[WHAT TO DO] Reproduce each line of the material below verbatim, omitting the pictures.

[SOURCE MATERIAL]
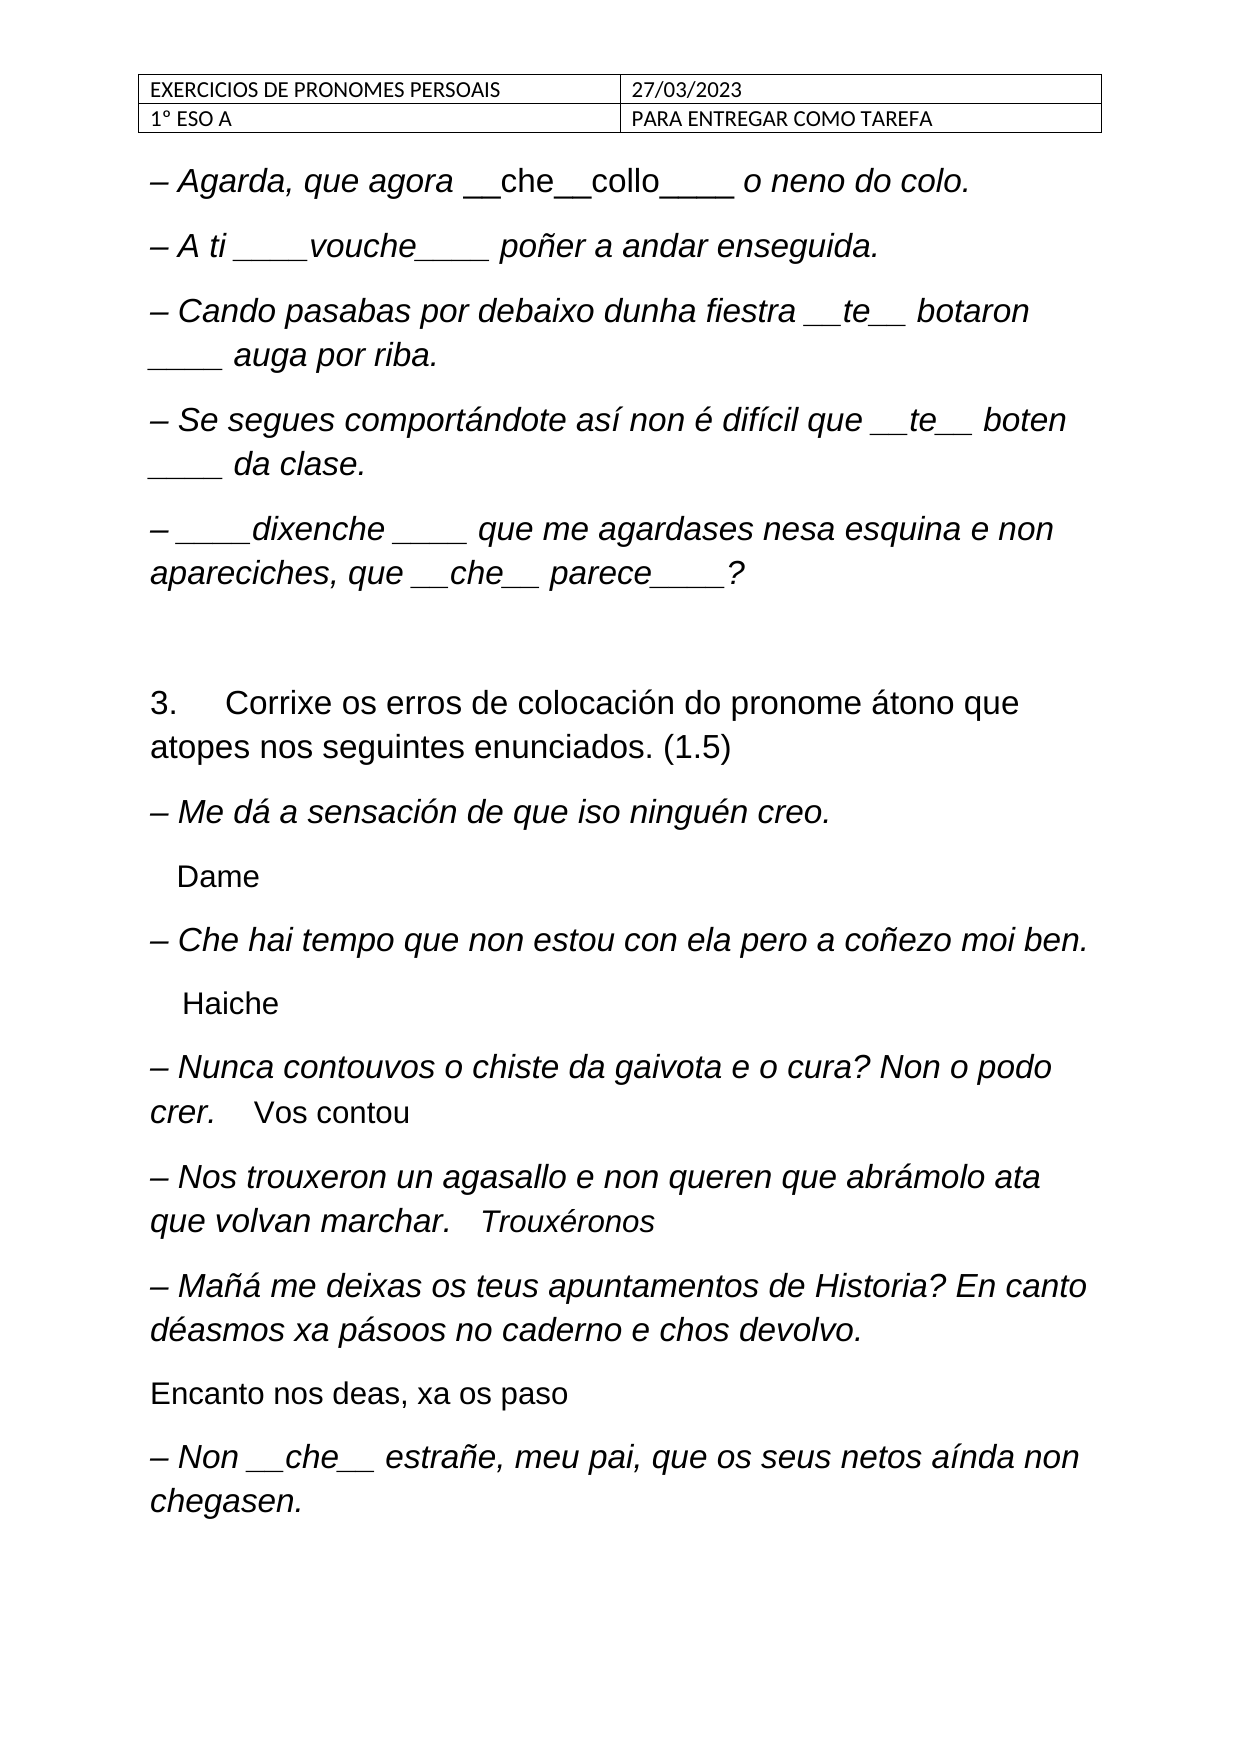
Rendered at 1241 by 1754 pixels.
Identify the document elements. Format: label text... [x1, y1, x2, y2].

text – Non __che__ estrañe, meu pai, que os seus netos aínda non chegasen. [150, 1437, 1090, 1520]
text – Agarda, que agora __che__collo____ o neno do colo. [150, 161, 1090, 199]
text Encanto nos deas, xa os paso [150, 1375, 1090, 1411]
text – Mañá me deixas os teus apuntamentos de Historia? En canto déasmos xa pásoos no caderno e chos devolvo. [150, 1266, 1090, 1348]
text – Me dá a sensación de que iso ninguén creo. [150, 793, 1090, 831]
text – Che hai tempo que non estou con ela pero a coñezo moi ben. [150, 920, 1090, 958]
text Haiche [150, 985, 1090, 1021]
text – Cando pasabas por debaixo dunha fiestra __te__ botaron ____ auga por riba. [150, 291, 1090, 373]
text – A ti ____vouche____ poñer a andar enseguida. [150, 226, 1090, 264]
text – Nos trouxeron un agasallo e non queren que abrámolo ata que volvan marchar. Trouxéronos [150, 1157, 1090, 1239]
text – ____dixenche ____ que me agardases nesa esquina e non apareciches, que __che__ parece____? [150, 509, 1090, 592]
text Dame [150, 858, 1090, 893]
text – Se segues comportándote así non é difícil que __te__ boten ____ da clase. [150, 400, 1090, 483]
text – Nunca contouvos o chiste da gaivota e o cura? Non o podo crer. Vos contou [150, 1048, 1090, 1130]
text 3. Corrixe os erros de colocación do pronome átono que atopes nos seguintes enunciados. (1.5) [150, 683, 1090, 766]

[EXERCISE RESPONSE]
Rendered at 1241 by 1754 pixels.
Identify the document elements. Format: label text... [x1, y1, x2, y2].

text – Non __che__ estrañe, meu pai, que os seus netos aínda non chegasen. [150, 1437, 1090, 1520]
text – Agarda, que agora __che__collo____ o neno do colo. [150, 161, 1090, 199]
text Encanto nos deas, xa os paso [150, 1375, 1090, 1411]
text – Mañá me deixas os teus apuntamentos de Historia? En canto déasmos xa pásoos no caderno e chos devolvo. [150, 1266, 1090, 1348]
text – Me dá a sensación de que iso ninguén creo. [150, 793, 1090, 831]
text – Che hai tempo que non estou con ela pero a coñezo moi ben. [150, 920, 1090, 958]
text Haiche [150, 985, 1090, 1021]
text – Cando pasabas por debaixo dunha fiestra __te__ botaron ____ auga por riba. [150, 291, 1090, 373]
text – A ti ____vouche____ poñer a andar enseguida. [150, 226, 1090, 264]
text – Nos trouxeron un agasallo e non queren que abrámolo ata que volvan marchar. Trouxéronos [150, 1157, 1090, 1239]
text – ____dixenche ____ que me agardases nesa esquina e non apareciches, que __che__ parece____? [150, 509, 1090, 592]
text Dame [150, 858, 1090, 893]
text – Se segues comportándote así non é difícil que __te__ boten ____ da clase. [150, 400, 1090, 483]
text – Nunca contouvos o chiste da gaivota e o cura? Non o podo crer. Vos contou [150, 1048, 1090, 1130]
text 3. Corrixe os erros de colocación do pronome átono que atopes nos seguintes enunciados. (1.5) [150, 683, 1090, 766]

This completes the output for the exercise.